Trainingsraum

Respekt kann man trainieren


Meistens sind es nur wenige Schüler in einer Klasse, die sich nicht an die Regeln halten und damit die Mehrheit am Lernen hindern. Jeder Lehrer hat seine persönlichen Strategien im Umgang mit Unterrichtsstörungen. Von seinem Durchsetzungsvermögen und seiner Tagesform ist es abhängig, ob Arbeitsruhe entsteht und lernbereite Schüler sich konzentrieren können.

 

Besonders zu schaffen macht dabei vielen Lehrern, dass sie ihre Aufmerksamkeit so 'ungerecht' verteilen müssen und über Gebühr denen widmen, die sich über geltende Regeln hinwegsetzen.
Das Bemühen um Ruhe und Konzentration kostet unendlich viel Zeit und Kraft und gerät nicht selten zum Machtkampf, der die Unterrichtsatmosphäre für alle nachhaltig vergiftet.

 

Einen Ausweg aus dieser Situation probiert die IGS Vahrenheide/Sahlkamp seit Beginn des Schuljahres 2003/04. Seit diesem Zeitpunkt arbeitet sie als eine der ersten hannoverschen Schulen mit dem Trainingsraumprogramm, das ursprünglich an einer Innenstadthauptschule in Bielefeld entwickelt wurde.

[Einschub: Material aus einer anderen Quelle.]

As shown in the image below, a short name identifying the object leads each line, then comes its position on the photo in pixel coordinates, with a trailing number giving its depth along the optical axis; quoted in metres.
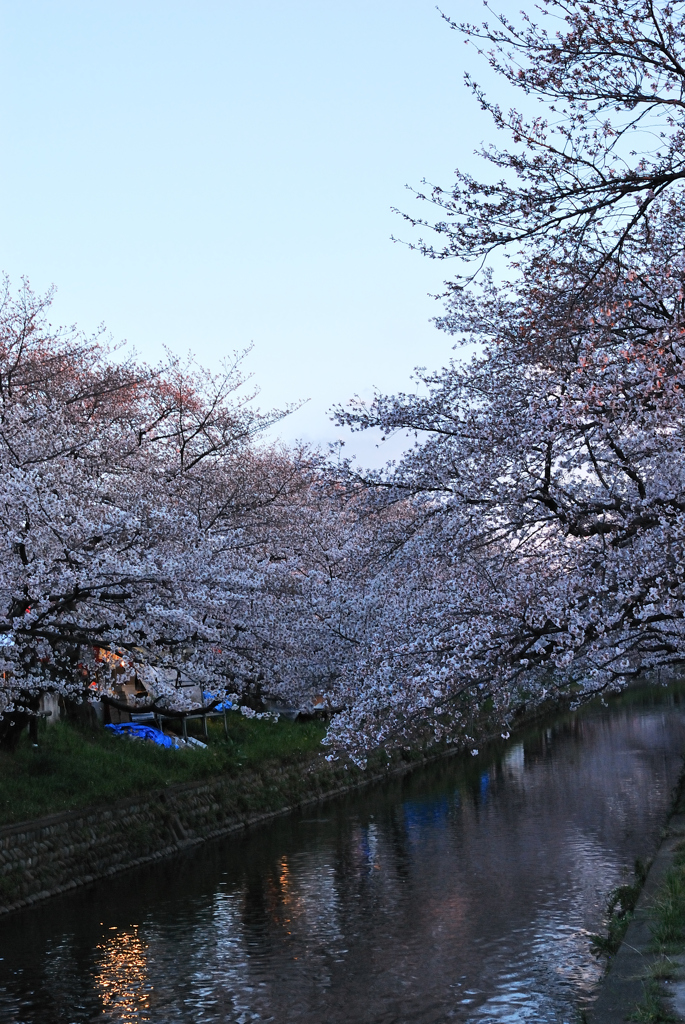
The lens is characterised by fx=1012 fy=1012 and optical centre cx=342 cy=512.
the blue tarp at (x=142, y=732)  24.46
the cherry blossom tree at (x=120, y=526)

Das Programm basiert auf drei Grundregeln:

  1. Jede/r Lehrer/in hat das Recht ungestört zu unterrichten.
  2. Jede/r Schüler/in hat das Recht ungestört zu lernen.
  3. Jede/r muss die Rechte der Anderen respektieren.

 

Wenn ein Schüler nach einer ausdrücklichen Ermahnung weiterhin gegen diese Regeln verstößt, entscheidet er sich damit, die Klasse zu verlassen und muss im 'Trainingsraum' mit Unterstützung eines Lehrers einen Rückkehrplan erarbeiten. Darin muss er sich mit der Art seiner Störung und Möglichkeiten, diese zukünftig zu vermeiden, auseinandersetzen. Erst, wenn ein akzeptabler Plan entstanden ist, kann der Schüler wieder am Unterricht teilnehmen.

 

Den allermeisten Schülern, auch denen, die immer wieder stören, ist es wichtig, in der Klasse zu sein. Diese sehen sich nun gezwungen, die vereinbarten Regeln einzuhalten, um dort sein zu dürfen. Diese Einigung wird aber nicht im Klassenraum auf Kosten der lernbereiten Mehrheit und in einem oft zähen Ringen um die Frage 'Wer ist hier der Stärkere?' erzielt, sondern findet draußen statt.

 

Die Vorteile liegen auf der Hand: Lernbereite Schüler werden geschützt, Lehrer werden entlastet und häufig störende Schüler werden mit den Folgen ihres Handelns konfrontiert und müssen Verantwortung dafür übernehmen.

 

Der Trainingsraum ist ein wichtiger Bestandteil der sozialen Förderung an unserer Schule: Schüler, die es innerhalb einer Klasse gelernt haben, rücksichtsvoll und mit Respekt vor den Interessen Anderer zu agieren, die teamfähig sind, haben damit eine im beruflichen Leben immer wichtiger werdende Schlüsselqualifikation erworben.

 

Bei einer ersten, frühen Befragung an der IGS Vahrenheide/Sahlkamp war die Zustimmung zu dem Programm bei Lehrern und Schülern groß. Am Ende des laufenden Schuljahres, also nach 2 Jahren Erprobung, wird entschieden, ob das Konzept angesichts knapper werdender Ressourcen fortgeführt werden, ob eine ruhige und entspannte Lernatmosphäre in problematischen Klassen wieder einkehren kann.